▸ **Text under study**:
####

Spin alley: A designated meeting place where people go after a large event. Here they conduct interviews and collect information from officials.

Fair use: This doctrine limits the use of copyrighted material to those with permission. It also limits the amount of information which can be used.  News organizations use this doctrine to defend their use of information.

Echo chamber: When a media organization tries to amplify and reinforce information and ideas to viewers/readers through the use of different media outlets. This makes it seem like the information is coming from a variety of sources.

Kristen Morrell, kmorrell30@gmail.com


Final Case Study Proposal

With the advancement of technology, information is being spread faster than ever. With the increase in accessibility, information is getting to more and more people. This progress has been helpful in many ways but harmful in others. Today people can upload a video to Youtube and post a picture on Facebook in a matter of seconds. Residents in one community can learn that a tornado is a mile away the minute someone living in the community next door posts a tweet. The image of a missing suspect can reach millions of people who can help locate him as soon as it is released to the media. In other cases, a person’s name and private information can become public and irreplaceable in a matter of minutes. Once this information is published, it often remains public forever and can’t be taken back from people’s memory.

####

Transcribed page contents
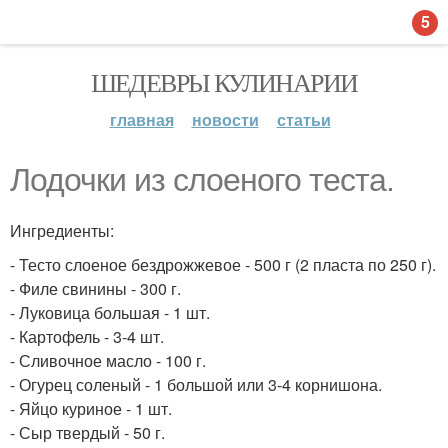
5
ШЕДЕВРЫ КУЛИНАРИИ
главная
новости
статьи
Лодочки из слоеного теста.
Ингредиенты:
- Тесто слоеное бездрожжевое - 500 г (2 пласта по 250 г).
- Филе свинины - 300 г.
- Луковица большая - 1 шт.
- Картофель - 3-4 шт.
- Сливочное масло - 100 г.
- Огурец соленый - 1 большой или 3-4 корнишона.
- Яйцо куриное - 1 шт.
- Сыр твердый - 50 г.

####

▸ **Work instructions**:
- a) Extract the stretch of the text on media terms from "Final Case Study Proposal" through "from people’s memory.", copying it word for word.
- b) In the text on media terms, what impression does an echo chamber create about where the information comes from?
- c) Using the text on media terms, explain in one to three sentences why it is harmful when a person's name and private information become public.
The transcribed page contents are not needed for this work.

▸ **Per-task answers**:
- a)
Final Case Study Proposal

With the advancement of technology, information is being spread faster than ever. With the increase in accessibility, information is getting to more and more people. This progress has been helpful in many ways but harmful in others. Today people can upload a video to Youtube and post a picture on Facebook in a matter of seconds. Residents in one community can learn that a tornado is a mile away the minute someone living in the community next door posts a tweet. The image of a missing suspect can reach millions of people who can help locate him as soon as it is released to the media. In other cases, a person’s name and private information can become public and irreplaceable in a matter of minutes. Once this information is published, it often remains public forever and can’t be taken back from people’s memory.

- b) It makes the information seem to come from a variety of sources.

- c) Once such information is published, it often stays public forever. It also cannot be taken back from people's memory.